Por outro lado, o saber absoluto é o momento no qual o espírito está continuamente adequando seus conteúdos substanciais à forma do si, assim resgatando e cumprindo a perspectiva apresentada no Prefácio de entender e exprimir o verdadeiro não somente como substância, mas também como sujeito (Hegel 2003, 34, § 17). Enquanto saber conceituante, esse saber compreende e pratica as passagens entre os conceitos que se fazem realidade objetiva e os contextos da objetividade que impactam sobre as apreensões conceituais. Nessa direção, a noção hegeliana do saber absoluto equivale a uma forte afirmação do poder do conhecimento humano, mais exatamente, uma afirmação do modo como esse conhecer se apresenta através da prática da ciência no âmbito de uma comunidade científica.

Em suma, para finalizar, o saber absoluto não é o saber tudo de tudo, ao modo de um saber divino ou de um saber enciclopédico, nem o saber do saber, mas é o saber dos saberes, o saber “em aberto” da consciência-de-si do espírito sobre seus processos de constituição e de ação.
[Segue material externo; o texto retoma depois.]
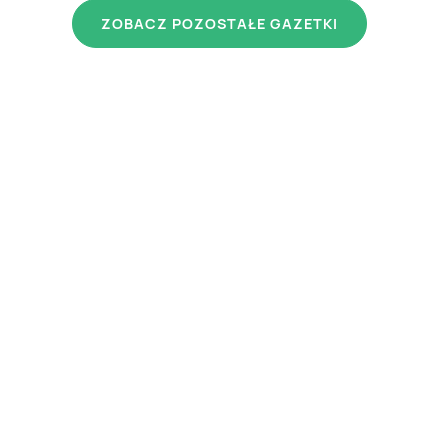
ZOBACZ POZOSTAŁE GAZETKI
Em outras palavras, o saber absoluto não é uma simples linha de chegada que marca o fim de um percurso, tampouco é o domingo no qual repousa o espírito, mas é a compreensão e a prática dos movimentos próprios do ser e do saber desse ser por uma consciência.

Assim se traça o diálogo entre a Fenomenologia do Espírito de Hegel e o Idealismo Alemão, a partir do último capítulo sobre o saber absoluto. Trata-se da captação de um saber dos saberes, de um sistema com história, ainda que aberto às novas determinações constitutivas suas.

Qual o conceito de espírito para Hegel?

Sob essa perspectiva, a ideia é caracterizada por Hegel como o conceito do Espírito, que tem efetividade. O Espírito é resultado do desenvolvimento da ideia lógica, que se pôs livremente em seu outro, a natureza, retornando a si mesma enquanto Espírito.

Qual sentido e dado por Hegel ao termo Geist?

O filósofo diz que a história caminha para uma conquista gradual de mais razão e liberdade, até a ascensão de um geisttermo que costuma ser traduzido como “espírito” ou “mente”.

Qual a relação entre história e espírito de acordo com o pensamento de Hegel?

Ou seja, na filosofia da história hegeliana, o espírito do povo representa o princípio da continuidade, e o espírito do tempo encarna o princípio da mudança. A razão hegeliana não se sobrepõe à história, mas também não se limita a justificá-la, daí a dialética entre o espírito do povo e o espírito do tempo.

Qual é a teoria de Hegel?

Georg Wilhelm Hegel pensava que a consciência deveria passar por uma série de desenvolvimentos para superar as contradições percebidas em conceitos que seriam aparentemente opostos; buscou uma interpretação racional da multiplicidade sensível, tentando enxergar no finito o que havia de absoluto.